The financial reality for Annoqi has been increasingly grim. According to the company's latest performance estimates, net losses for 2025 are projected to reach between 46 million and 65 million RMB, a staggering jump from the modest 4.75 million RMB loss recorded in the prior year. Management has attributed this 'internal bleeding' to rising fixed costs from new projects and intense price competition aimed at maintaining market share. In this context, the acquisition of a tech asset that generates over 1 billion RMB in annual revenue is not merely an expansion—it is a lifeline intended to rewrite the company’s investment narrative.

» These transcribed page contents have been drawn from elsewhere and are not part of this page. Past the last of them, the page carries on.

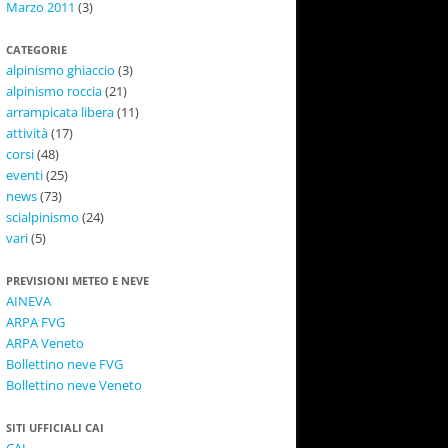
Marzo 2011
(3)
CATEGORIE
alpinismo ghiaccio
(3)
alpinismo roccia
(21)
arrampicata libera
(11)
attività
(17)
corsi
(48)
eventi
(25)
news
(73)
scialpinismo
(24)
vari
(5)
PREVISIONI METEO E NEVE
AINEVA
ARPA FVG
ARPA Veneto
Bollettino neve FVG
Bollettino neve Veneto
SITI UFFICIALI CAI
CAI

Guangzhou Fengyun, the acquisition target, operates at the intersection of data centers and edge computing. Its growth trajectory has been notable, with revenues climbing from 470 million RMB in 2021 to a projected 1 billion RMB by 2025. While its net profit remains relatively thin compared to its massive top-line growth, the asset provides Annoqi with an immediate foothold in the GPU rental and computing power leasing markets. This sector has become a focal point for Chinese investors as local firms scramble to secure hardware and processing capabilities amidst global chip supply constraints and a domestic AI boom.
This is not Annoqi’s first foray into the tech space. The company previously acquired Shanghai Gencong Technology to seed its computing power operations, suggesting a phased exit from its legacy industrial roots. The current deal, involving a mix of share issuance and cash payments, has led to a temporary suspension of Annoqi’s stock trading. As the company prepares its final disclosure, the market is watching closely to see if a traditional chemical manufacturer can successfully navigate the complexities of high-tech infrastructure management or if this is another case of 'cross-border' overreach common in China’s volatile capital markets.